_TEXTE FOURNI_

Être grosse et androgyne

Crédit photo: Rose de la Riva

Ce sont les mots que je cherchais depuis longtemps. C’est ce qui m’est finalement venu en tête quand, scénario pathétique, je me suis vue dans une robe que j’avais commandée en ligne qui me faisait vraiment très mal, après m’être fait faire une coupe bol. Je me suis regardée avec anxiété sans être capable d’exprimer le stress qui venait de m’envahir. Je me sentais ridicule.

Je fais des efforts constants pour séparer mon corps (son poids, son instabilité) de la personne que je suis. De mes goûts, de mon style vestimentaire, mais aussi de mon intelligence, pis de ma crédibilité. Je dois faire des efforts conscients, parce que dans mes périodes les plus creuses, j’ai tendance à m’infantiliser, à me prendre pour une joke simplement parce que mon corps a pas l’amabilité de disparaître. De se faire tout petit.

Je dois faire des efforts pour me convaincre de faire ce que je veux de mon apparence, parce que si c’est déjà difficile à accepter de ne pas être toute petite, ce l’est encore plus quand le style qu’on affiche est un peu alternatif.

_EXTRAIT DE DONNÉES_
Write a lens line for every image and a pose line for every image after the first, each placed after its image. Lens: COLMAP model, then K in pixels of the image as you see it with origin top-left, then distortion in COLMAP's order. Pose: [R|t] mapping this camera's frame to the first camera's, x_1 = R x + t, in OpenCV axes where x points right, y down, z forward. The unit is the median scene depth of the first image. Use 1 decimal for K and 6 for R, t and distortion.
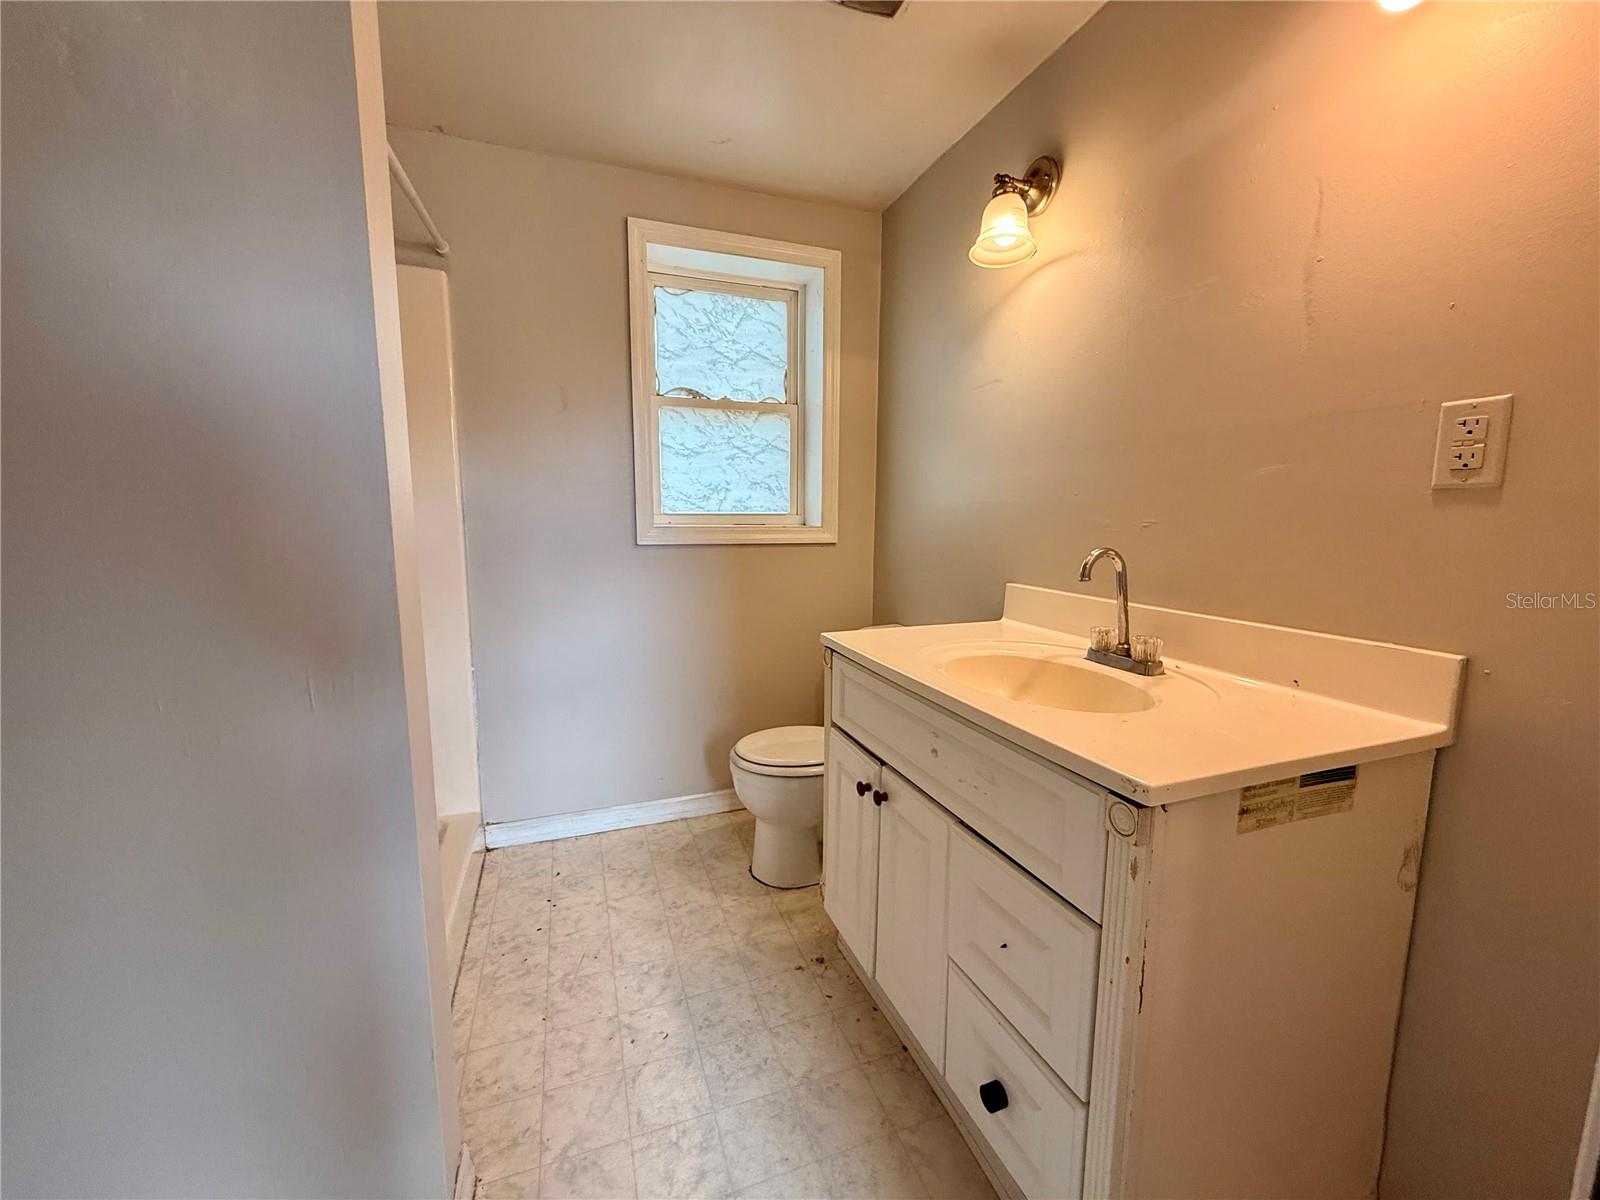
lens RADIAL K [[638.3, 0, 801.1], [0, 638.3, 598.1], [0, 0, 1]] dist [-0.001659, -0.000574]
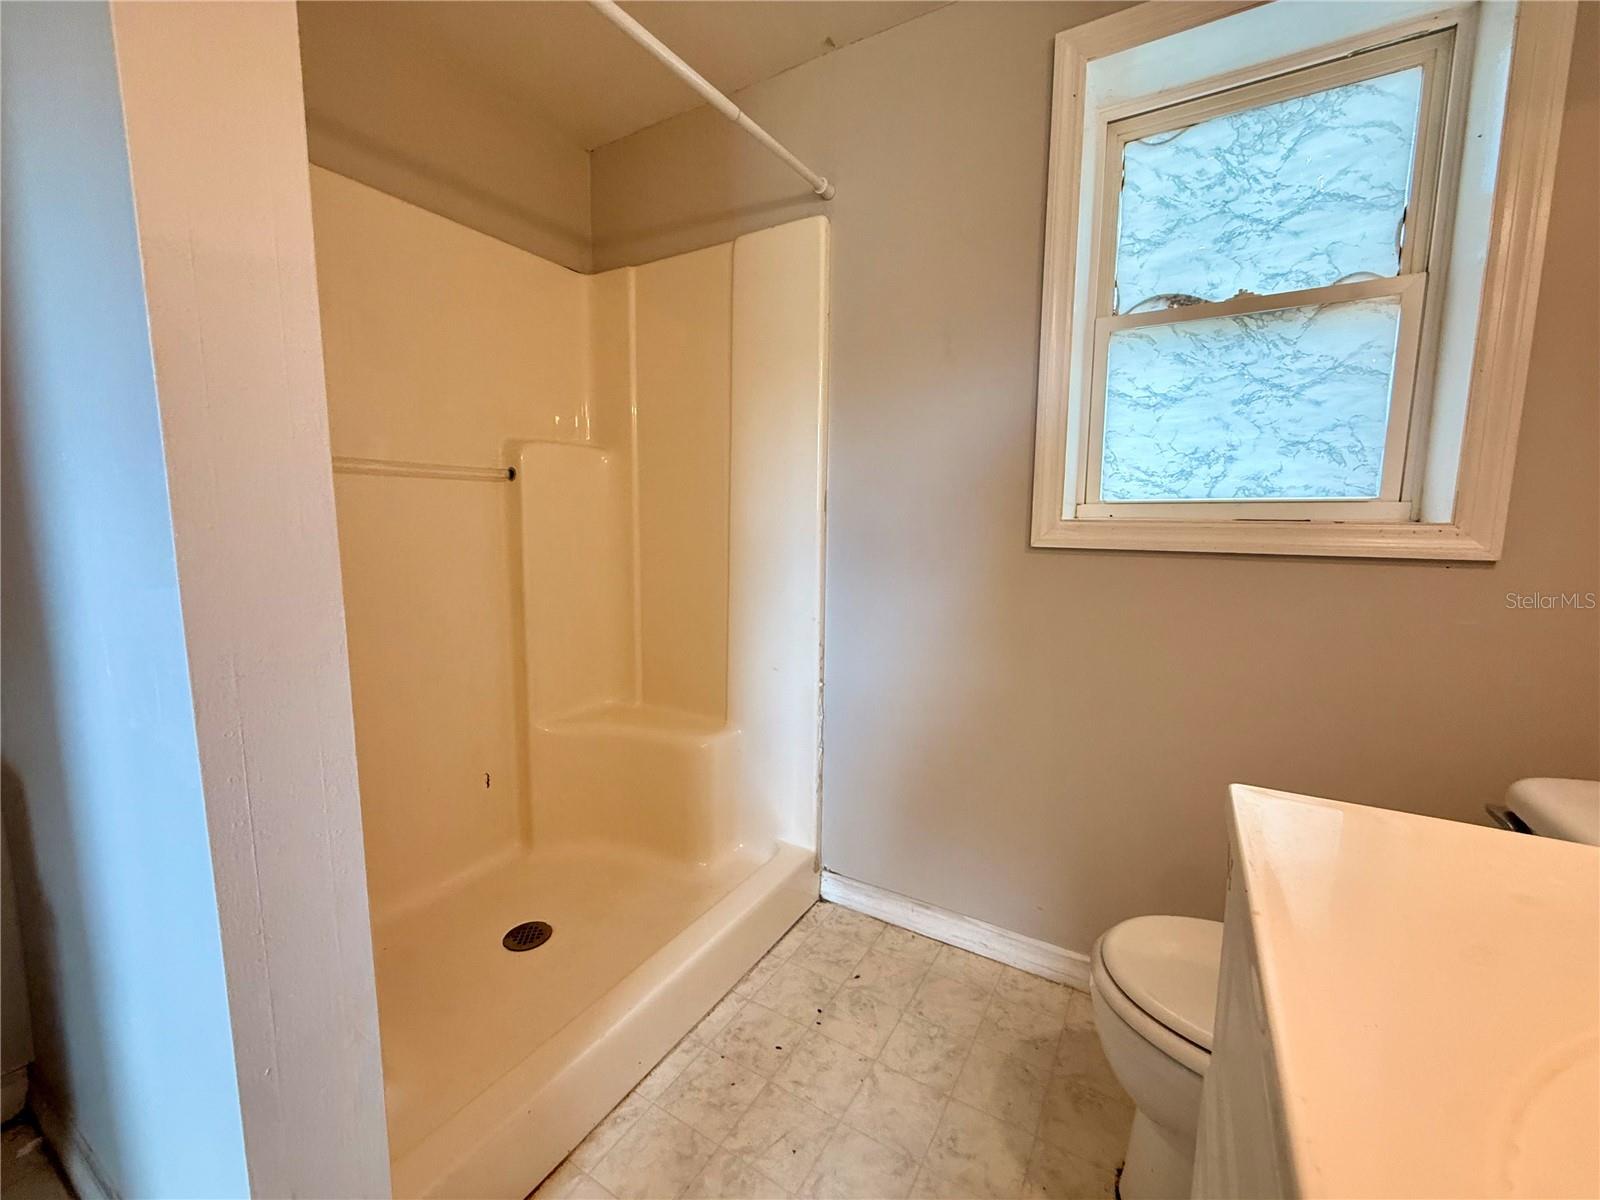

_TRAVAIL DEMANDÉ_
- a) Dans le texte sur le fait d'être grosse et androgyne, quelle coupe de cheveux venait d'être faite au moment où la robe commandée en ligne a été essayée ?
- b) Rédigez la suite du texte sur le fait d'être grosse et androgyne, en partant de sa dernière phrase.

_RÉPONSES PAR TÂCHE_
- a) Une coupe bol.

- b)
C’est pas étranger au fait que presque toutes les images médiatisées des personnes queer ou androgynes sont celles de physionomies très minces, pour la plupart dénuées de formes, et plus souvent qu’autrement, très blanches, aussi. La « mode » androgyne, malgré le fait qu’elle ait quelque chose qui puisse plaire par son ambiguïté, n’en est pas plus marginale, et n’est tout de même pas si éloignée d’un modèle féminin élancé. Ces figures magnétiques dont l’esthétique mise sur la légèreté, la grâce… On trouve les femmes acceptables seulement quand elles prennent le moins de place possible, basically.

Crédit : Alex Viens

Ce modèle est confrontant pour toute personne dont la définition des genres est fluide, parce que ça habitue l’œil des autres à n’aimer l’androgynie que si elle est « belle », à la mode, ou même suffisamment féminine pour ne pas avoir à dealer avec la complexité des identités de genre. Et si le regard des autres est déjà difficile à supporter, le regard posé sur soi-même est d’autant plus dur, parce qu’il pousse vers un modèle de minceur impossible à atteindre pour une grande majorité. Mais y’a rien de nouveau là, non?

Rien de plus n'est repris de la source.